Queremos hijos que nos amen con locura, pero no les damos lo que ellos necesitan: contacto, abrazos, miradas a sus ojos, atención, paciencia.
Queremos hijos autónomos e independientes, pero no validamos sus decisiones, no les dejamos confirmar su autoestima, no les dejamos ser.
Queremos hijos colaboradores, pero si tienen la iniciativa de ayudar a limpiar, le quitamos el cepillo porque “van a hacer más desastre del que hay”, después nos quejamos porque son adolescentes sin iniciativa.

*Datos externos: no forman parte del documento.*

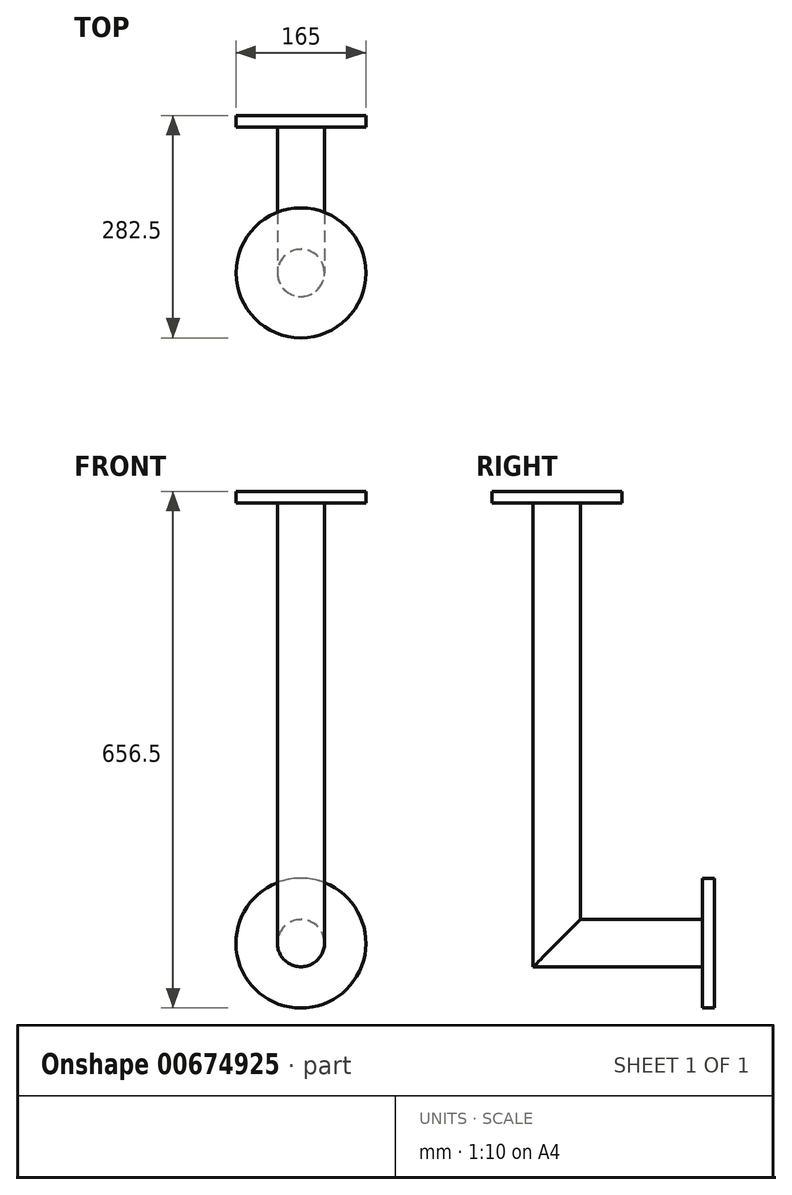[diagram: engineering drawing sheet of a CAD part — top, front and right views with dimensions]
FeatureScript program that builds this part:
annotation { "Feature Type Name" : "Feature", "Feature Type Description" : "" }
export const myFeature = defineFeature(function(context is Context, id is Id, definition is map)
    precondition{}
    {
        {
            var Q0;
            Q0=qCreatedBy(makeId("Front.planeOp"),FACE);
            var sketch = newSketch(context, id + "F0", { "sketchPlane" : qUnion([Q0])});
            skCircle(sketch, "E0", {"center": v(0, 0) * mm, "radius": 30 * mm});
            skCircle(sketch, "E1", {"center": v(0, 0) * mm, "radius": 82.5 * mm});
            skSolve(sketch);
        }
        {
            var Q0;
            Q0=qCreatedBy(makeId("Right.planeOp"),FACE);
            var sketch = newSketch(context, id + "F1", { "sketchPlane" : qUnion([Q0])});
            skLineSegment(sketch, "E2", {"start": v(0, 0) * mm, "end": v(-200, 0) * mm});
            skLineSegment(sketch, "E3", {"start": v(-200, 0) * mm, "end": v(-200, 574) * mm});
            skSolve(sketch);
        }
        {
            var Q0;
            Q0=makeQuery(id+"F0.imprint","IMPRINT",FACE,{"disambiguationData":[TD([[makeQuery(id+"F0.imprint","IMPRINT",EDGE,{"derivedFrom":sQuery(id+"F0.wireOp",EDGE,"E0")}),1.0]])]});
            var Q1;
            Q1=sQuery(id+"F1.wireOp",EDGE,"E2");
            var Q2;
            Q2=sQuery(id+"F1.wireOp",EDGE,"E3");
            sweep(context, id + "F2", {"profiles" : qUnion([Q0]), "path" : qUnion([Q1, Q2])});
        }
        {
            var Q0;
            Q0=makeQuery(id+"F0.imprint","IMPRINT",FACE,{"disambiguationData":[TD([[makeQuery(id+"F0.imprint","IMPRINT",EDGE,{"derivedFrom":sQuery(id+"F0.wireOp",EDGE,"E0")}),-1.0]])]});
            extrude(context, id + "F3", {"entities" : qUnion([Q0]), "operationType" : NewBodyOperationType.ADD, "depth" : 15 * mm, "offsetDistance" : 25 * mm});
        }
        {
            var Q0;
            Q0=makeQuery(id+"F2.opSweep","CAP_FACE",FACE,{"disambiguationData":[OSD([sQuery(id+"F0.wireOp",EDGE,"E0"),sQuery(id+"F1.wireOp",VERTEX,"E3.end")])],"isStart":false});
            var sketch = newSketch(context, id + "F4", { "sketchPlane" : qUnion([Q0])});
            skCircle(sketch, "E4", {"center": v(0, -200) * mm, "radius": 82.5 * mm});
            skSolve(sketch);
        }
        {
            var Q0;
            Q0=makeQuery(id+"F4.imprint","IMPRINT",FACE,{"disambiguationData":[TD([[makeQuery(id+"F4.imprint","IMPRINT",EDGE,{"derivedFrom":sQuery(id+"F4.wireOp",EDGE,"E4")}),1.0]])]});
            extrude(context, id + "F5", {"entities" : qUnion([Q0]), "operationType" : NewBodyOperationType.ADD, "oppositeDirection" : true, "depth" : 15 * mm, "offsetDistance" : 25 * mm});
        }
    });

Queremos hijos respetuosos y amables con el mundo, pero no respetamos sus tiempos madurativos, les negamos los brazos, la teta, el pañal, el sueño, el juego, el placer del que solo disfrutarán los pocos años que dura la infancia.
Queremos que sean alegres todo el tiempo, y pareciera que los niños no tienen derecho a sentir todas las emociones, cuando todos somos seres emocionales por naturaleza. Sus otras emociones parece que nos molestan…
Queremos hijos empáticos, pero no les damos la razón ni confiamos en sus instintos innatos.
Queremos hijos que nos escuchen, pero invalidamos sus llamados de atención, nos hacemos sordos a sus señales de alerta, e incluso, ignoramos sus llantos.
Queremos que sean adultos sanos, pero llevando una niñez triste y desolada, enmarcada en lineamientos de un sistema adultocentrista.
Seamos conscientes de que nuestros hijos solo son grandes maestros de nuestras vidas. Permitamos que vivan una infancia feliz de manera consciente.